[[ STORED DATA open ]]

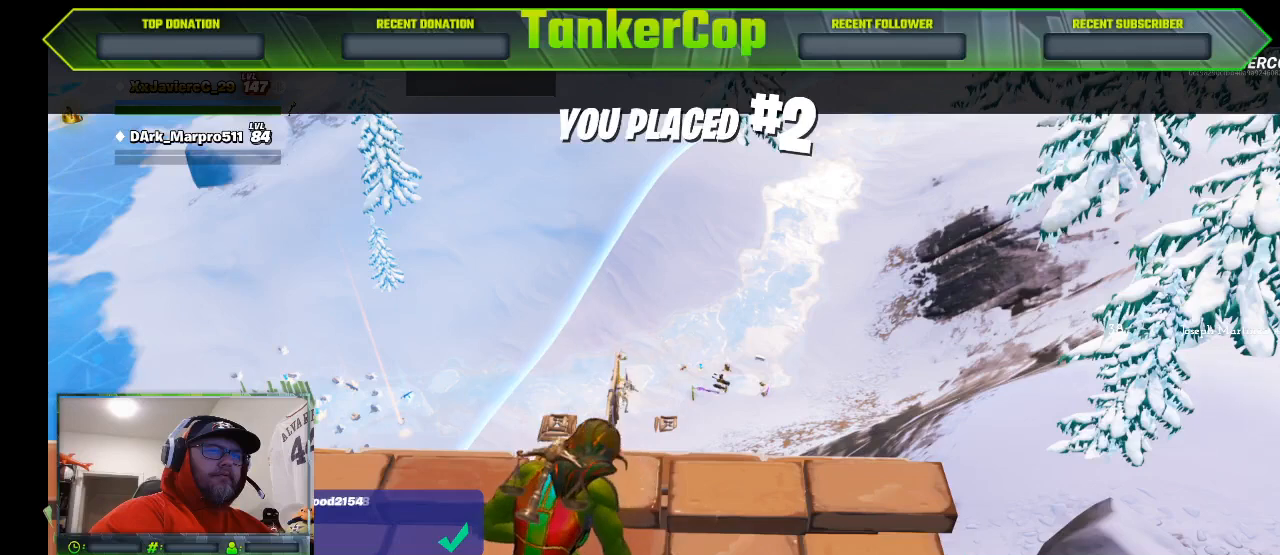
{"buttons": ["CROSS"], "left_stick": "center", "right_stick": "center", "events": []}
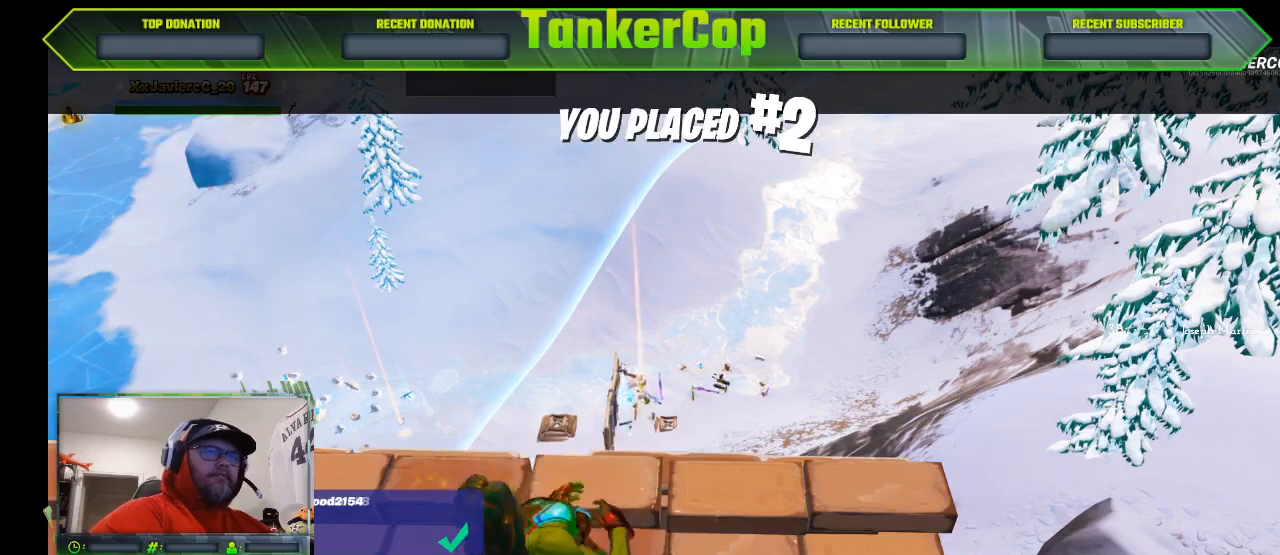
{"buttons": [], "left_stick": "center", "right_stick": "center", "events": [[333, "CROSS", "up"]]}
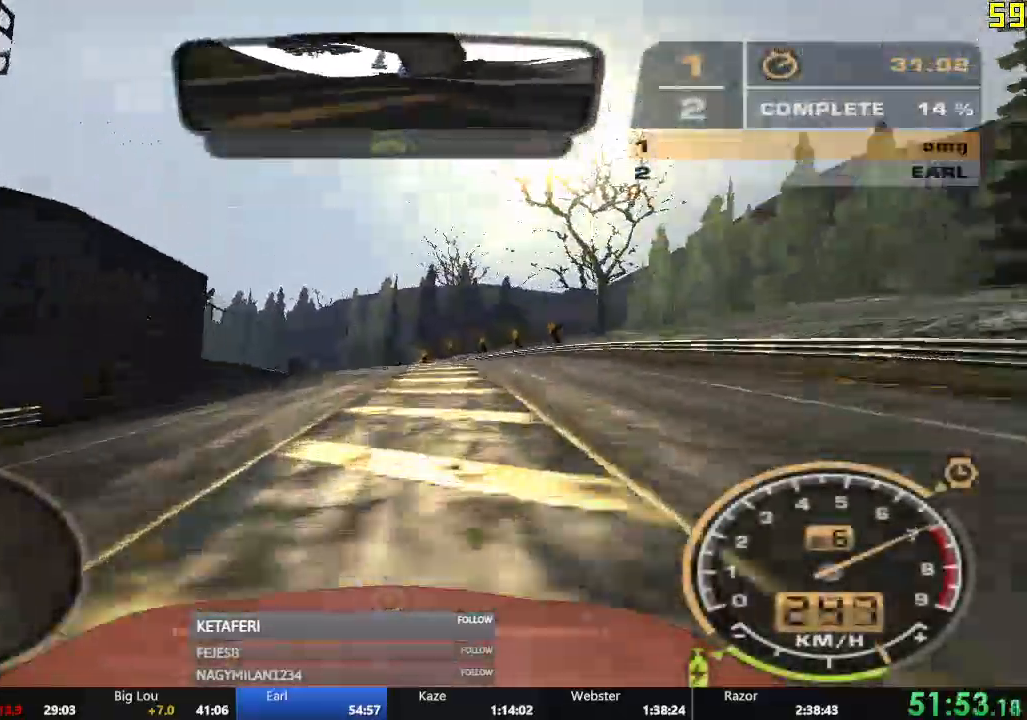
Gameplay with a controller (Xbox layout); each line is a JSON object with the inputs held at the frame after it. "events" lists button and stick changes between this image and that frame as [ms after this image, input, new state], when the widget could be followed in between. Not read: L3 right_stick.
{"buttons": ["R2"], "left_stick": "left", "events": [[100, "left_stick", "left"]]}
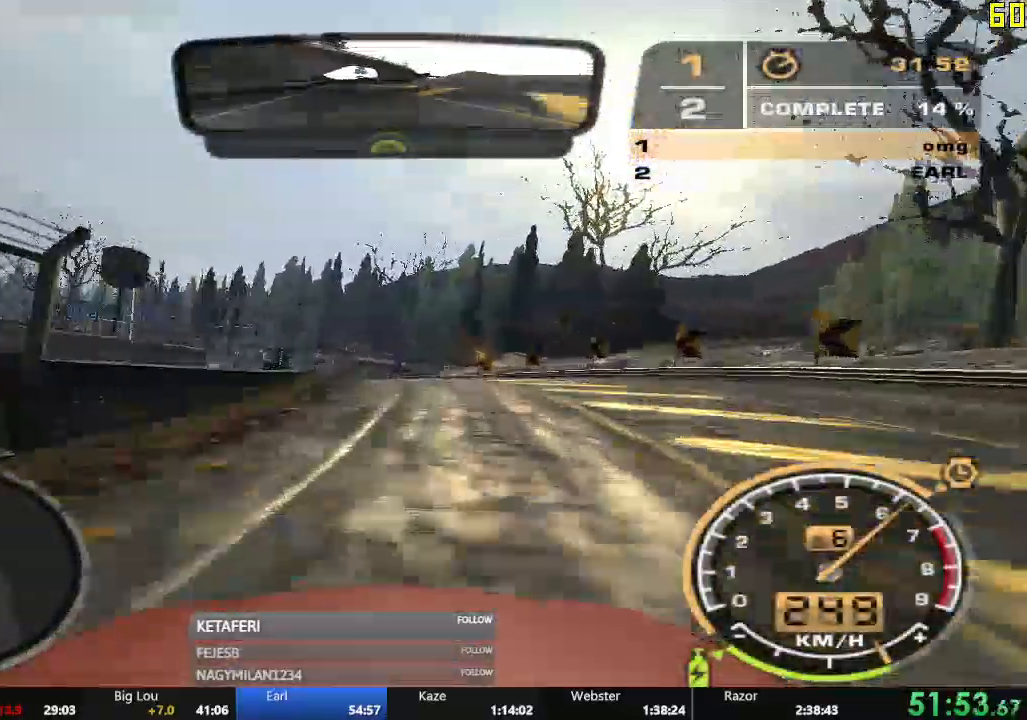
{"buttons": ["R2"], "left_stick": "center", "events": [[183, "left_stick", "center"]]}
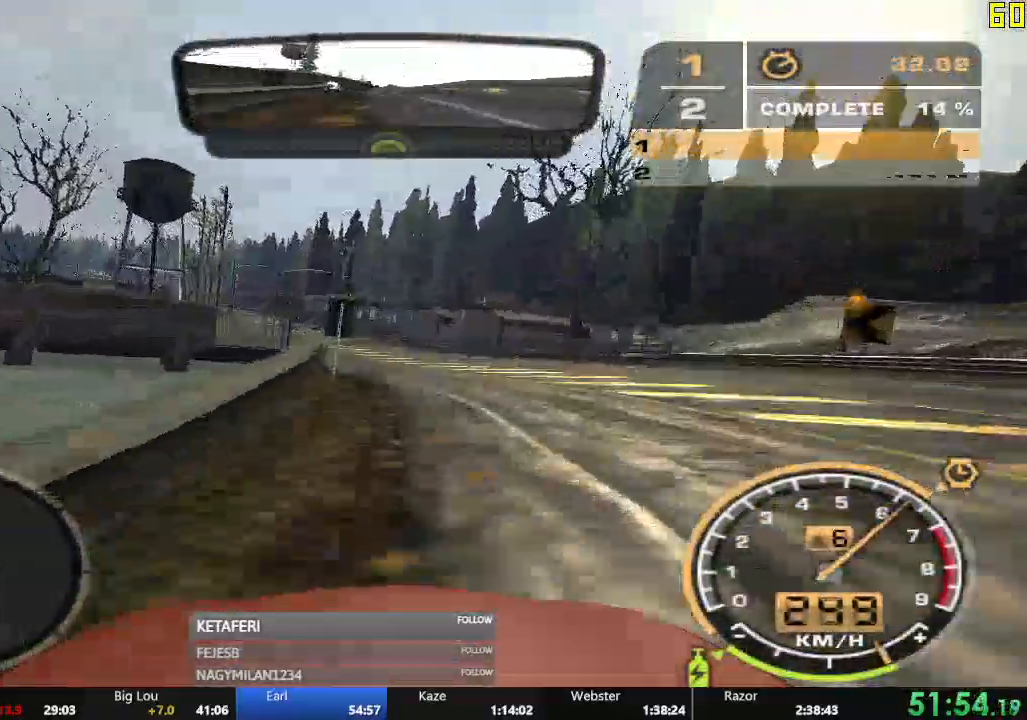
{"buttons": ["R2"], "left_stick": "center", "events": [[284, "left_stick", "left"], [451, "left_stick", "center"]]}
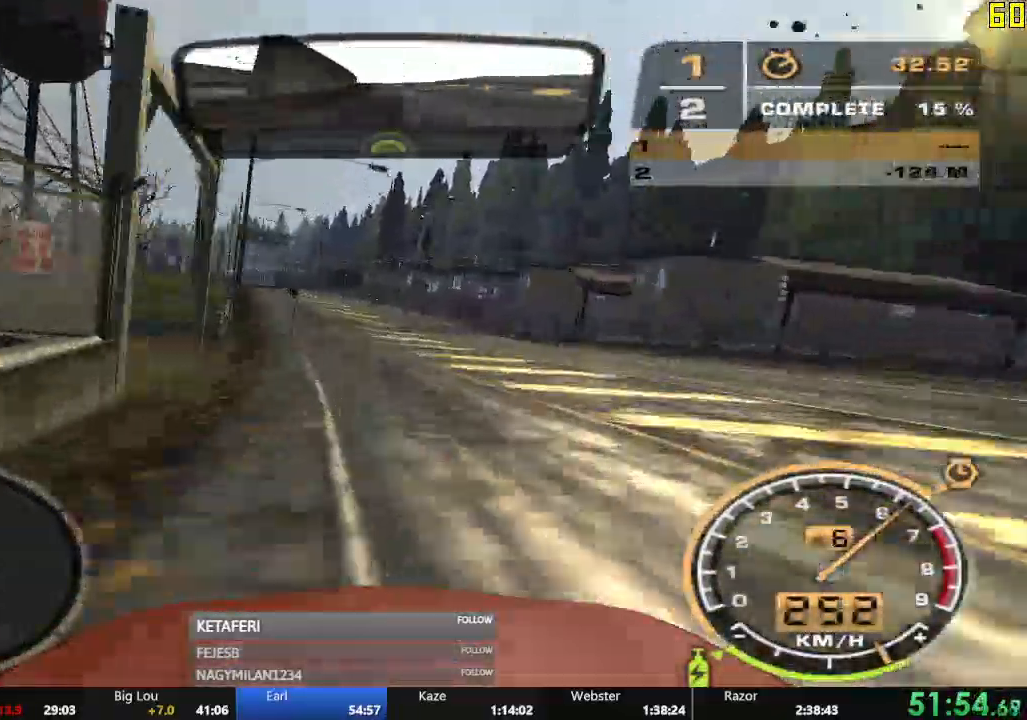
{"buttons": ["R2"], "left_stick": "center", "events": []}
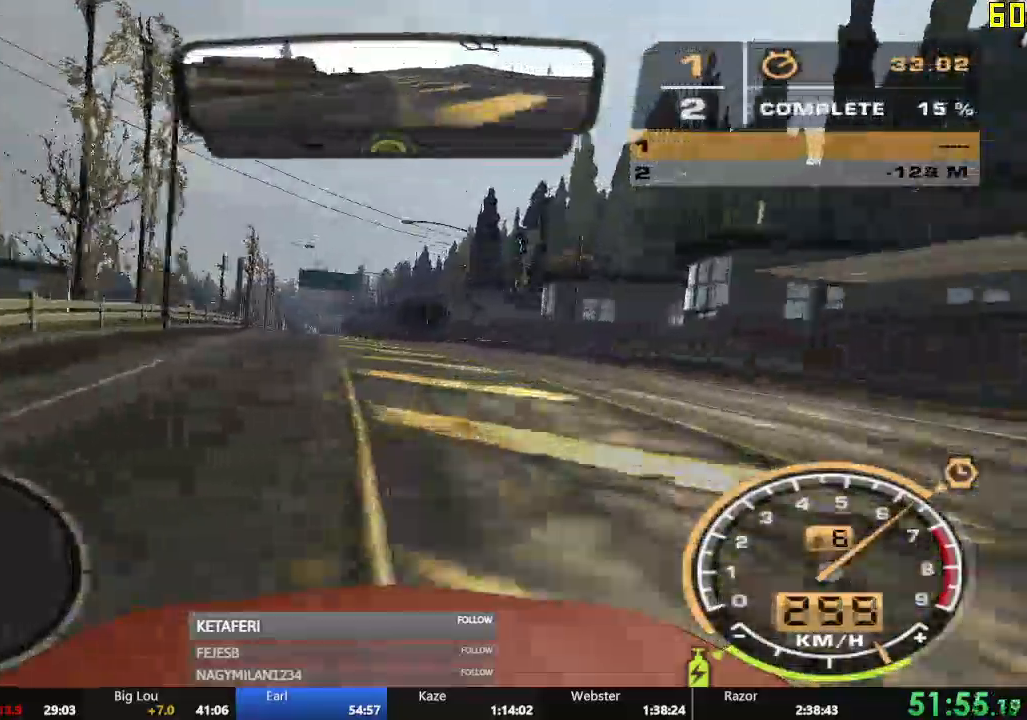
{"buttons": ["A", "R2"], "left_stick": "left", "events": [[417, "A", "down"], [501, "left_stick", "left"]]}
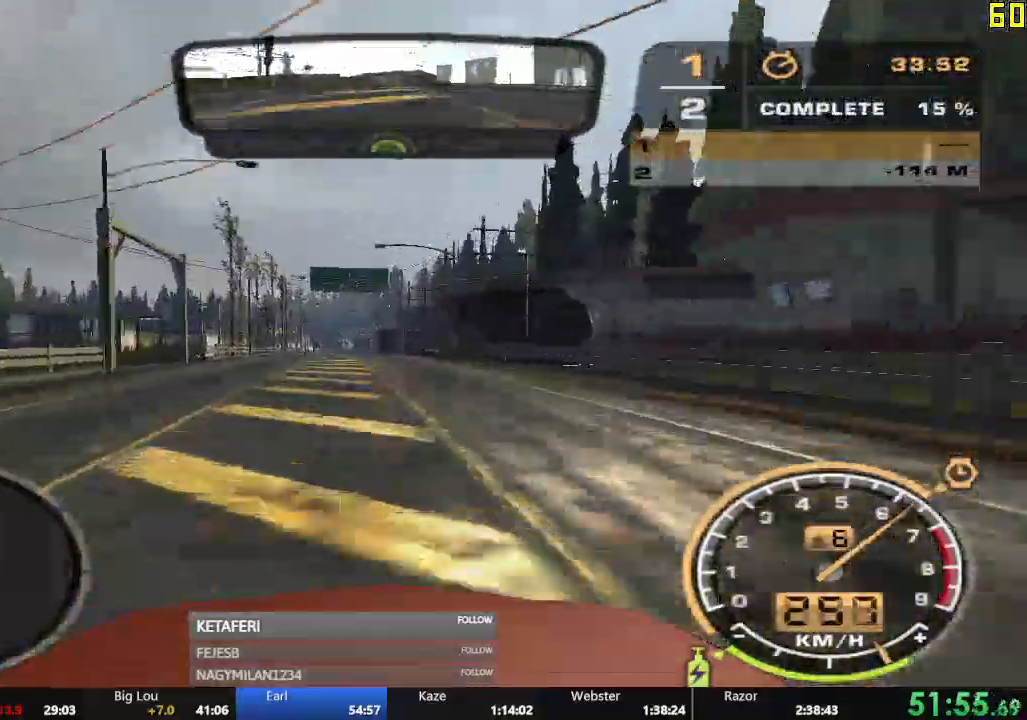
{"buttons": ["A", "R2"], "left_stick": "center", "events": [[66, "left_stick", "center"]]}
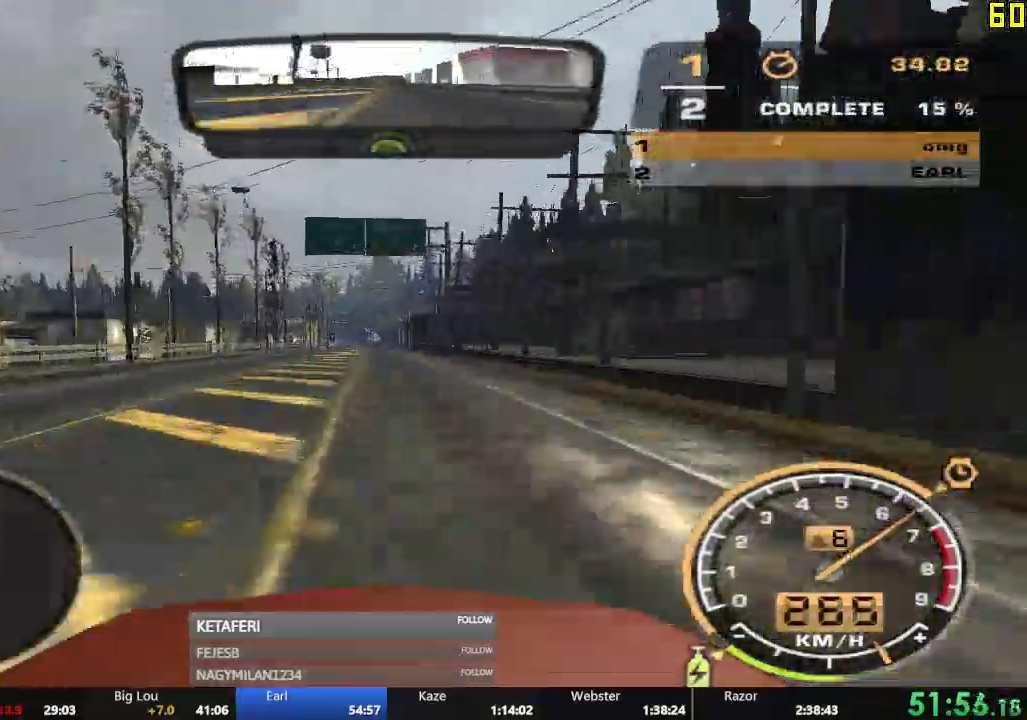
{"buttons": ["R2"], "left_stick": "center", "events": [[367, "A", "up"]]}
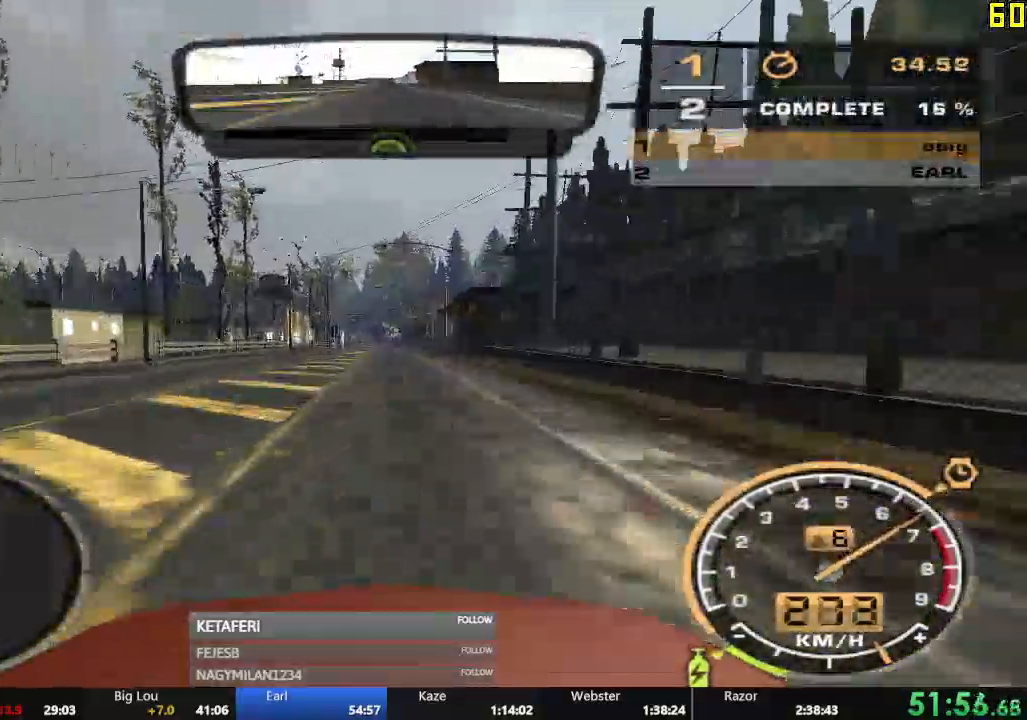
{"buttons": ["R2"], "left_stick": "center", "events": []}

[[ STORED DATA closed ]]

→ **ABOUT THIS TASK**
Search the entries for the string "center". Copy every line that has it.

→ **FINAL ANSWER**
{"buttons": ["CROSS"], "left_stick": "center", "right_stick": "center", "events": []}
{"buttons": [], "left_stick": "center", "right_stick": "center", "events": [[333, "CROSS", "up"]]}
{"buttons": ["R2"], "left_stick": "center", "events": [[183, "left_stick", "center"]]}
{"buttons": ["R2"], "left_stick": "center", "events": [[284, "left_stick", "left"], [451, "left_stick", "center"]]}
{"buttons": ["R2"], "left_stick": "center", "events": []}
{"buttons": ["A", "R2"], "left_stick": "center", "events": [[66, "left_stick", "center"]]}
{"buttons": ["R2"], "left_stick": "center", "events": [[367, "A", "up"]]}
{"buttons": ["R2"], "left_stick": "center", "events": []}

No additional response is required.